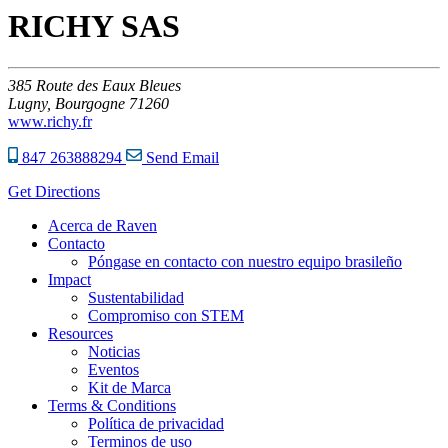
RICHY SAS
385
Route des Eaux Bleues
Lugny,
Bourgogne
71260
www.richy.fr
847 263888294
Send Email
Get Directions
Acerca de Raven
Contacto
Póngase en contacto con nuestro equipo brasileño
Impact
Sustentabilidad
Compromiso con STEM
Resources
Noticias
Eventos
Kit de Marca
Terms & Conditions
Política de privacidad
Terminos de uso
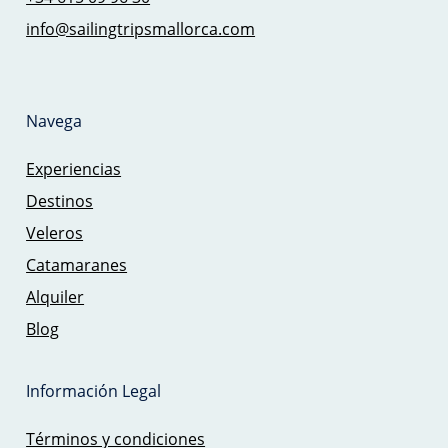
info@sailingtripsmallorca.com
Navega
Experiencias
Destinos
Veleros
Catamaranes
Alquiler
Blog
Información Legal
Términos y condiciones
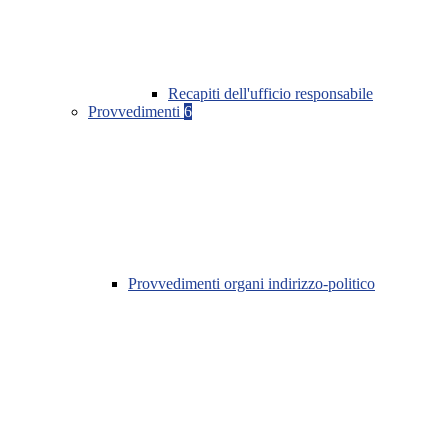
Recapiti dell'ufficio responsabile
Provvedimenti
6
Provvedimenti organi indirizzo-politico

* Task instructions: The answer should be the records above, unchanged, with the pictures omitted.

* Worked solution:
RICHY SAS
385
Route des Eaux Bleues
Lugny,
Bourgogne
71260
www.richy.fr
847 263888294
Send Email
Get Directions
Acerca de Raven
Contacto
Póngase en contacto con nuestro equipo brasileño
Impact
Sustentabilidad
Compromiso con STEM
Resources
Noticias
Eventos
Kit de Marca
Terms & Conditions
Política de privacidad
Terminos de uso
info@sailingtripsmallorca.com
Navega
Experiencias
Destinos
Veleros
Catamaranes
Alquiler
Blog
Información Legal
Términos y condiciones
Recapiti dell'ufficio responsabile
Provvedimenti
6
Provvedimenti organi indirizzo-politico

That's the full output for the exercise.